Le coût des stratégies de compensation pour les enfants autistes

Les enfants autistes ont souvent des difficultés pour comprendre les pensées d’autrui, cela s’appelle la théorie de l’esprit. Pour compenser cela ils mettent en place des stratégies de compensation, comme écrire mentalement des dialogues, afin de correspondre aux attentes des situations sociales auxquelles ils doivent faire face. Mais ces stratégies ont un prix. Une étude récente ( Livingston L.A. et al. J. Child Psychol. Psychiatry Epub ahead of print 2018) montre que cela entraine plus d’anxiété chez ces enfants.

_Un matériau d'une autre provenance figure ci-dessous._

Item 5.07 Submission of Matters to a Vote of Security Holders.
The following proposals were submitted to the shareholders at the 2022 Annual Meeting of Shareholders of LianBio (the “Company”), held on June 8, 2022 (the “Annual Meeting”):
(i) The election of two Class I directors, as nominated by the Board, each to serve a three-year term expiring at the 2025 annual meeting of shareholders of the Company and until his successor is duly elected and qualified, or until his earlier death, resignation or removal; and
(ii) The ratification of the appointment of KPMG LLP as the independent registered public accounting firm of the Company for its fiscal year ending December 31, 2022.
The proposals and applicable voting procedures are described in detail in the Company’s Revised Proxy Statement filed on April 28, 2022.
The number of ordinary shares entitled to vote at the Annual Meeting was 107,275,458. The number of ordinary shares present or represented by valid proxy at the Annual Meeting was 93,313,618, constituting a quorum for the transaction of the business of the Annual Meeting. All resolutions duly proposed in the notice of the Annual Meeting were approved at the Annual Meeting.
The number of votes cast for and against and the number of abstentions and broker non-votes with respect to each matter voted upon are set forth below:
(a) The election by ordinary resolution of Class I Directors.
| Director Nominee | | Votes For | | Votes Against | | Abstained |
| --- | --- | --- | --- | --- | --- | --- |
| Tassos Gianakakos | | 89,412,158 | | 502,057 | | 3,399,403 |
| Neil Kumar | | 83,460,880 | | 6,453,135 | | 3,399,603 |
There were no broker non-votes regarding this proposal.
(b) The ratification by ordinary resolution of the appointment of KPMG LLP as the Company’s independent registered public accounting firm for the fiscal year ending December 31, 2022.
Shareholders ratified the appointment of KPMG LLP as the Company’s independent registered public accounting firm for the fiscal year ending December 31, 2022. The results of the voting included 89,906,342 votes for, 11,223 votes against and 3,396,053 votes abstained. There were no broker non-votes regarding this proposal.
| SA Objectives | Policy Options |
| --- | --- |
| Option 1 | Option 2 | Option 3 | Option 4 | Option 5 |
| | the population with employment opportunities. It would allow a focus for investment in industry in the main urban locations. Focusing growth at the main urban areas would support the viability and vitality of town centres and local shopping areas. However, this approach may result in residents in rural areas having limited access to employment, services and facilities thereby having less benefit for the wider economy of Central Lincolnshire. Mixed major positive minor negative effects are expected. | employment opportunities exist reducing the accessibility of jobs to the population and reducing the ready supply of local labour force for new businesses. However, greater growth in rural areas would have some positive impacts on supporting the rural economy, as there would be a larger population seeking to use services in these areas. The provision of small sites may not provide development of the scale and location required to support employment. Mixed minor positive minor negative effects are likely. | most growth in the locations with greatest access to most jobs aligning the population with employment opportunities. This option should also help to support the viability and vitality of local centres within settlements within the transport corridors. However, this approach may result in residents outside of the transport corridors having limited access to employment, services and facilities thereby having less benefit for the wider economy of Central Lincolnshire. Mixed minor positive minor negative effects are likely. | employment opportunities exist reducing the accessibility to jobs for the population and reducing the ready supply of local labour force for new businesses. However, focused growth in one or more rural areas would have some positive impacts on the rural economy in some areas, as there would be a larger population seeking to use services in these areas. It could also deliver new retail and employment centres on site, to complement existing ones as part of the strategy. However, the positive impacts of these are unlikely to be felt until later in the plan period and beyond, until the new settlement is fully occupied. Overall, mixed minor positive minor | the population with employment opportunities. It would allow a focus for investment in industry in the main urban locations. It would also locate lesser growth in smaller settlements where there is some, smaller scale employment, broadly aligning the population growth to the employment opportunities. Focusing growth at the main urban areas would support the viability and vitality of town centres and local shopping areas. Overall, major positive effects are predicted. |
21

Les enfants qui mettent en place ces stratégies de compensation ont plus des résultats plus élevés aux tests d’intelligence verbale et dans les fonctions exécutives.

Les stratégies de compensation sont utiles pour les personnes qui ont de faibles compétences en théorie de l’esprit. La théorie de l’esprit peut se résumer par la capacité à percevoir les désires et les intentions d’autrui.

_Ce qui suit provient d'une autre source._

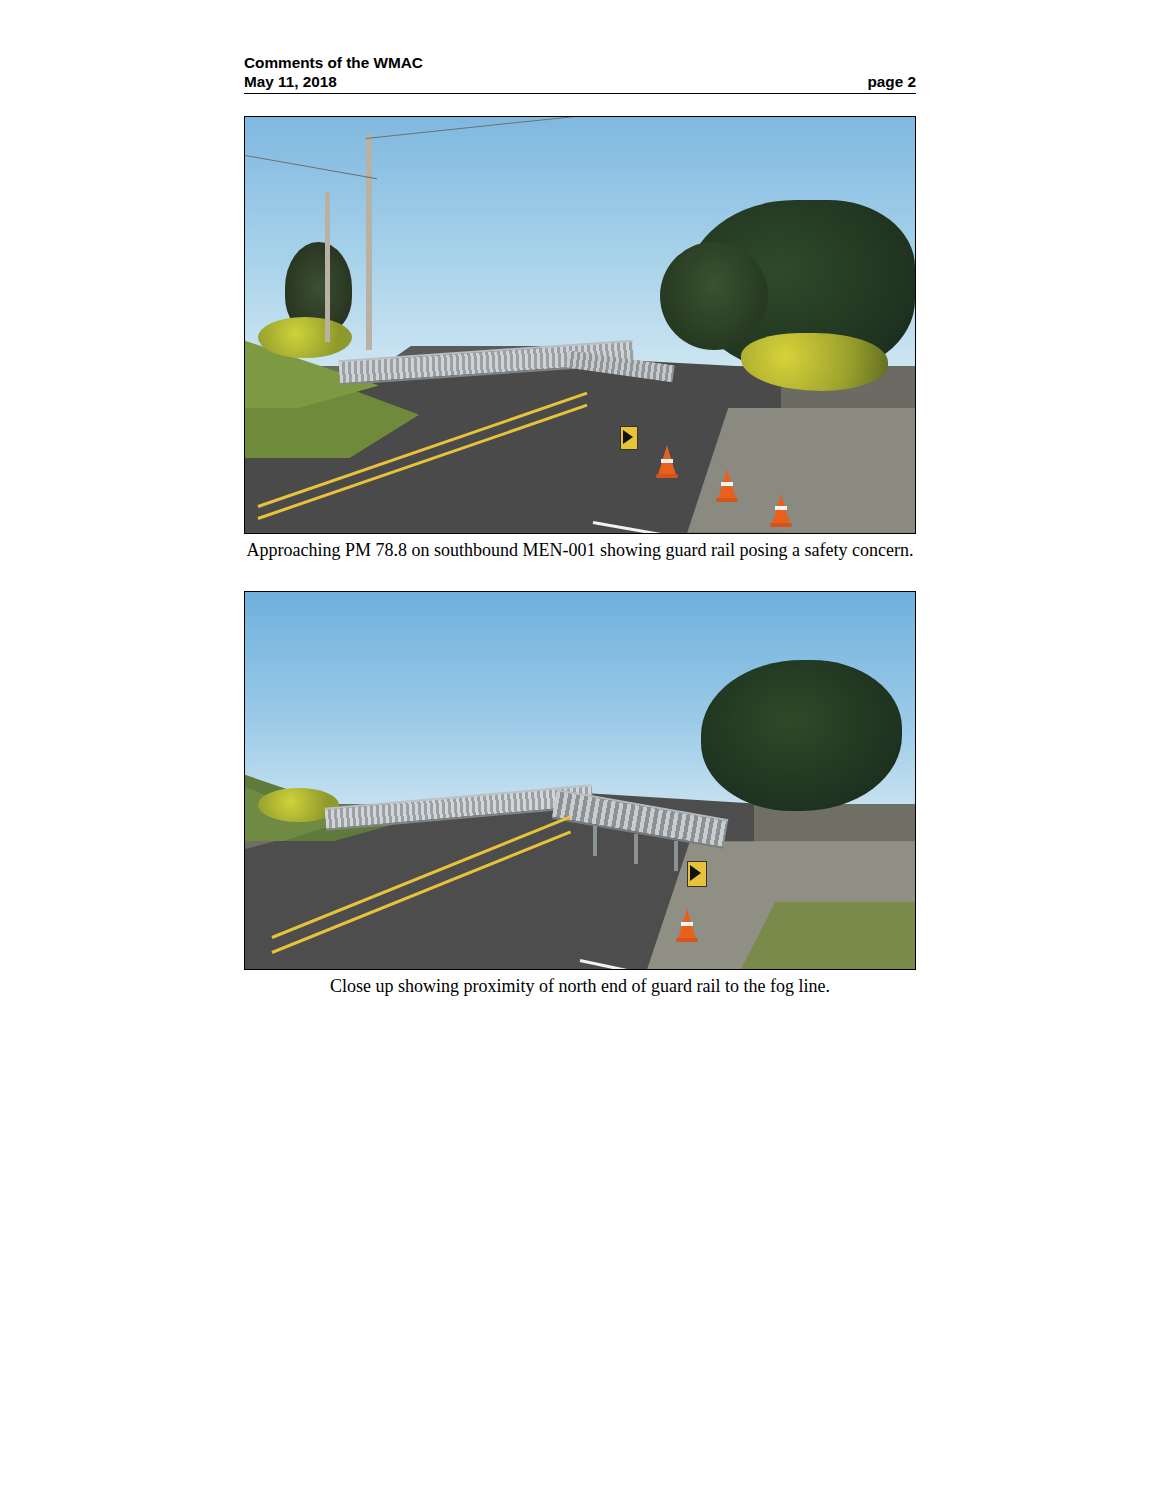Comments of the WMAC
May 11, 2018
page 2
Approaching PM 78.8 on southbound MEN-001 showing guard rail posing a safety concern.
Close up showing proximity of north end of guard rail to the fog line.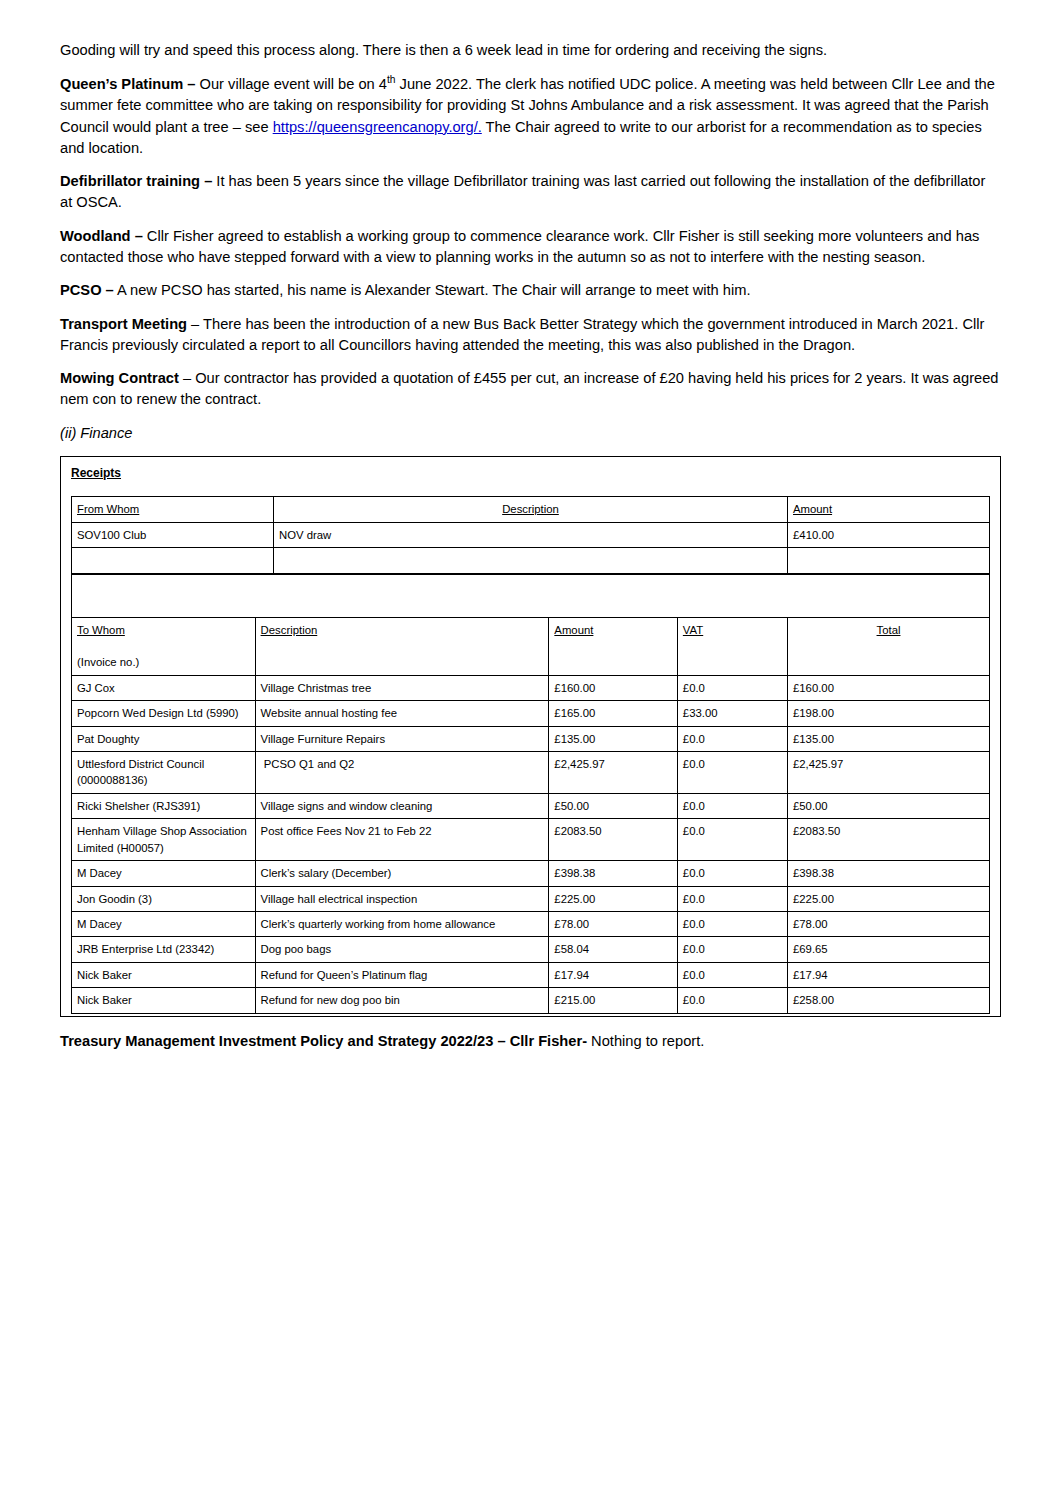Gooding will try and speed this process along. There is then a 6 week lead in time for ordering and receiving the signs.
Queen’s Platinum – Our village event will be on 4th June 2022. The clerk has notified UDC police. A meeting was held between Cllr Lee and the summer fete committee who are taking on responsibility for providing St Johns Ambulance and a risk assessment. It was agreed that the Parish Council would plant a tree – see https://queensgreencanopy.org/. The Chair agreed to write to our arborist for a recommendation as to species and location.
Defibrillator training – It has been 5 years since the village Defibrillator training was last carried out following the installation of the defibrillator at OSCA.
Woodland – Cllr Fisher agreed to establish a working group to commence clearance work. Cllr Fisher is still seeking more volunteers and has contacted those who have stepped forward with a view to planning works in the autumn so as not to interfere with the nesting season.
PCSO – A new PCSO has started, his name is Alexander Stewart. The Chair will arrange to meet with him.
Transport Meeting – There has been the introduction of a new Bus Back Better Strategy which the government introduced in March 2021. Cllr Francis previously circulated a report to all Councillors having attended the meeting, this was also published in the Dragon.
Mowing Contract – Our contractor has provided a quotation of £455 per cut, an increase of £20 having held his prices for 2 years. It was agreed nem con to renew the contract.
(ii) Finance
Receipts
| From Whom | Description | Amount |
| SOV100 Club | NOV draw | £410.00 |
| To Whom (Invoice no.) | Description | Amount | VAT | Total |
| GJ Cox | Village Christmas tree | £160.00 | £0.0 | £160.00 |
| Popcorn Wed Design Ltd (5990) | Website annual hosting fee | £165.00 | £33.00 | £198.00 |
| Pat Doughty | Village Furniture Repairs | £135.00 | £0.0 | £135.00 |
| Uttlesford District Council (0000088136) | PCSO Q1 and Q2 | £2,425.97 | £0.0 | £2,425.97 |
| Ricki Shelsher (RJS391) | Village signs and window cleaning | £50.00 | £0.0 | £50.00 |
| Henham Village Shop Association Limited (H00057) | Post office Fees Nov 21 to Feb 22 | £2083.50 | £0.0 | £2083.50 |
| M Dacey | Clerk’s salary (December) | £398.38 | £0.0 | £398.38 |
| Jon Goodin (3) | Village hall electrical inspection | £225.00 | £0.0 | £225.00 |
| M Dacey | Clerk’s quarterly working from home allowance | £78.00 | £0.0 | £78.00 |
| JRB Enterprise Ltd (23342) | Dog poo bags | £58.04 | £0.0 | £69.65 |
| Nick Baker | Refund for Queen’s Platinum flag | £17.94 | £0.0 | £17.94 |
| Nick Baker | Refund for new dog poo bin | £215.00 | £0.0 | £258.00 |
Treasury Management Investment Policy and Strategy 2022/23 – Cllr Fisher- Nothing to report.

Lucie Livingston une étudiante diplômée du laboratoire en charge de cette étude dit que :

 We think these people are quite good at compensating for their difficulties with theory of mind, (…) [But] evidence suggests there could potentially be some kind of negative consequence to compensating

Traduction libre : Nous pensons que ces personnes sont assez bon pour  compenser leurs difficultés en théorie de l’esprit (…) mais les preuves suggèrent qu’il pourrait potentiellement y avoir une sorte de conséquence négative à la  compensation »

Les recherches suggèrent que les cliniciens devraient identifier les enfants qui mettent en place ces stratégies afin de leur proposer des thérapies leur permettant d’alléger le niveau l’anxiété.

L’étude dont il est question a inclus 136 enfants autistes ou avec des traits autistiques âgés entre 10 et 15 ans qui font partie d’une plus grande étude intitulée Social Relationships Study au Royaume Unis. Les chercheurs ont évalué les traits autistiques des enfants en ce servant de l’ADOS, une échelle d’évaluation de l’autisme reconnu comme efficiente par les cliniciens.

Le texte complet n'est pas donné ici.